M. Jacky Richard : Je ne suis pas sûr que cela ne soit pas autorisé. Certes, il existe certains corps, tel celui des préfets, dont les membres n'ont pas droit de demander le temps partiel.

J'appelle votre attention sur le fait que mon homologue britannique travaille à temps partiel - et c'est un homme !

Mme Claude Greff : C'est une pratique courante dans les pays nordiques.

Mme Danielle Bousquet : Egalement pour les postes de direction et d'encadrement.

M. Jacky Richard : Il est vrai que dans les pays nordiques, la conception du rapport au travail est tout à fait différente, notamment dans la haute fonction publique.

Donc ce n'est pas interdit, sauf exception. Mais il est vrai que dans la pratique, l'on note une autocensure. Un chef d'établissement du second degré peut-il travailler à temps partiel ? Je ne le pense pas.

Mme Danielle Bousquet : N'est-ce pas autorisé ?

M. Jacky Richard : Dans un grand établissement où tout marche bien et où l'on compte beaucoup d'adjoints, ce n'est pas un problème, mais dans un collège difficile où le principal, souvent une femme, est peu secondé, il est délicat d'assurer la direction d'un établissement à deux, en ayant l'esprit tranquille en dehors de son temps de service.

Mme Marie-Jo Zimmermann, présidente : À temps complet non plus, on n'a pas l'esprit tranquille !

M. Jacky Richard : A fortiori.

Mme Marie-Jo Zimmermann, présidente : Partager les soucis à deux, n'est-ce pas plus facile ?

M. Jacky Richard : Le pouvoir ne se partage pas complètement, car arrive le moment où l'on doit prendre des décisions, celle d'appeler la police à entrer dans l'établissement, celle de convoquer la famille, etc. La responsabilité se partage difficilement. Reste la certitude que mes propos étaient beaucoup plus définitifs voilà dix ou quinze ans que maintenant et que, dans dix ans, les choses auront encore évolué.

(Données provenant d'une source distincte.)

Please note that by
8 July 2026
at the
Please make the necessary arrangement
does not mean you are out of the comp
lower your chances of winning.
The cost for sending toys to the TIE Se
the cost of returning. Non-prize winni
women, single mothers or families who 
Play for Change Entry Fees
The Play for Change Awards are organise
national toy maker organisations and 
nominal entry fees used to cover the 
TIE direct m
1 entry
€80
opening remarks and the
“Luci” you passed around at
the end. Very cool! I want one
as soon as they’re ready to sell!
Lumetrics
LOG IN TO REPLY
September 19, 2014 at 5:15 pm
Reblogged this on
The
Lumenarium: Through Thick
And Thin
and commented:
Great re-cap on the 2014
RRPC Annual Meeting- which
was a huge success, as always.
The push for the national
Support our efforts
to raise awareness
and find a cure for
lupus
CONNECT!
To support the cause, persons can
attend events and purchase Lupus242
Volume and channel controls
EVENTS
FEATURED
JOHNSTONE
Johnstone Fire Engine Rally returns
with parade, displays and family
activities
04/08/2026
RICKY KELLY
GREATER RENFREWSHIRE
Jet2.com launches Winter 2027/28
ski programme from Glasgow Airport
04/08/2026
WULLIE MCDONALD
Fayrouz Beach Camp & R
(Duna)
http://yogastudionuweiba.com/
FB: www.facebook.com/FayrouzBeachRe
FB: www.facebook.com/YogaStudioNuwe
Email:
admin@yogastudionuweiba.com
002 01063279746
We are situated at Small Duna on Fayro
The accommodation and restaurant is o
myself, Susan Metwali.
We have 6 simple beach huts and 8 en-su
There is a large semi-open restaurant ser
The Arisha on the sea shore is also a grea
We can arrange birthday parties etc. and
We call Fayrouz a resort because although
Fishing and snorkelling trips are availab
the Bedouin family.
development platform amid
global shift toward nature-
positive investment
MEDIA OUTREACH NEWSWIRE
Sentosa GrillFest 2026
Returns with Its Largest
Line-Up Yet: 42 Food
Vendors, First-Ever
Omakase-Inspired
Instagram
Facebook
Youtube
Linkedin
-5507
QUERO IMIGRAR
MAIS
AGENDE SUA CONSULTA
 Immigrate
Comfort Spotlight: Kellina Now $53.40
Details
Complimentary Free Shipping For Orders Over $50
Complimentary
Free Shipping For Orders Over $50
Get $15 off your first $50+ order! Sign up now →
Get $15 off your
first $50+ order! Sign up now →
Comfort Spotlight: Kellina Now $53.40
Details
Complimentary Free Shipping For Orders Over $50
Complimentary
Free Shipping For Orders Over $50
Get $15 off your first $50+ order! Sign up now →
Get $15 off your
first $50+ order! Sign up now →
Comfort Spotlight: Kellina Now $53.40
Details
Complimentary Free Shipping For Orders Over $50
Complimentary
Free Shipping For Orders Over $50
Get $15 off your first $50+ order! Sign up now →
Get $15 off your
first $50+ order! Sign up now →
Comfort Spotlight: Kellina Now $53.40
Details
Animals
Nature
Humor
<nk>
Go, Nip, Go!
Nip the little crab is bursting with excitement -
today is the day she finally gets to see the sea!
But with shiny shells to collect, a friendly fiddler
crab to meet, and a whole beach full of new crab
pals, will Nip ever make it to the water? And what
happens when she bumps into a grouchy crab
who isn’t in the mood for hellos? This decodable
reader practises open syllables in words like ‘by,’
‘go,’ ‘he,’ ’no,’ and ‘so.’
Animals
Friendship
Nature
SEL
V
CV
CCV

Mme Claude Greff : Dans d'autres fonctions publiques, peut-on rémunérer à 95 % des agents dont la quotité de temps partiel est de 80 % ?

M. Jacky Richard : Je ne le crois pas, le contrôle de légalité du préfet devrait l'interdire. La disposition est « transfonctions publiques », me semble-t-il. Il s'agit là de l'ordonnance de 1982.

Mme Danielle Bousquet : Une de mes assistantes détachée d'un conseil général a pris un temps partiel. Je me suis retrouvée devoir la rémunérer à 95 %, alors qu'elle travaillait à 80 %.

M. Jacky Richard : J'en suis surpris. Les règles concernant les traitements sont strictes. Il s'agissait peut-être d'un complément de rémunération destiné à maintenir un régime indemnitaire antérieur.

Mme Danielle Bousquet : Les hôpitaux rencontrent de grandes difficultés. Ils comptent de nombreux agents à temps partiel à 80 % et la dotation financière correspond à 80 %, alors que la rémunération est à 87,5 %. L'écart conduit les directeurs d'hôpitaux à refuser des demandes supplémentaires de temps partiel.

Sentez-vous une évolution de la demande venant des hommes ?

M. Jacky Richard : Pour les hommes, la demande a toujours été très marginale.

Mme Marie-Jo Zimmermann, présidente : Pour quelles raisons demandent-ils un temps partiel?

M. Jacky Richard : Pour des raisons familiales.

Mme Claude Greff : Souvent pour accompagner un conjoint malade ou en fin de vie.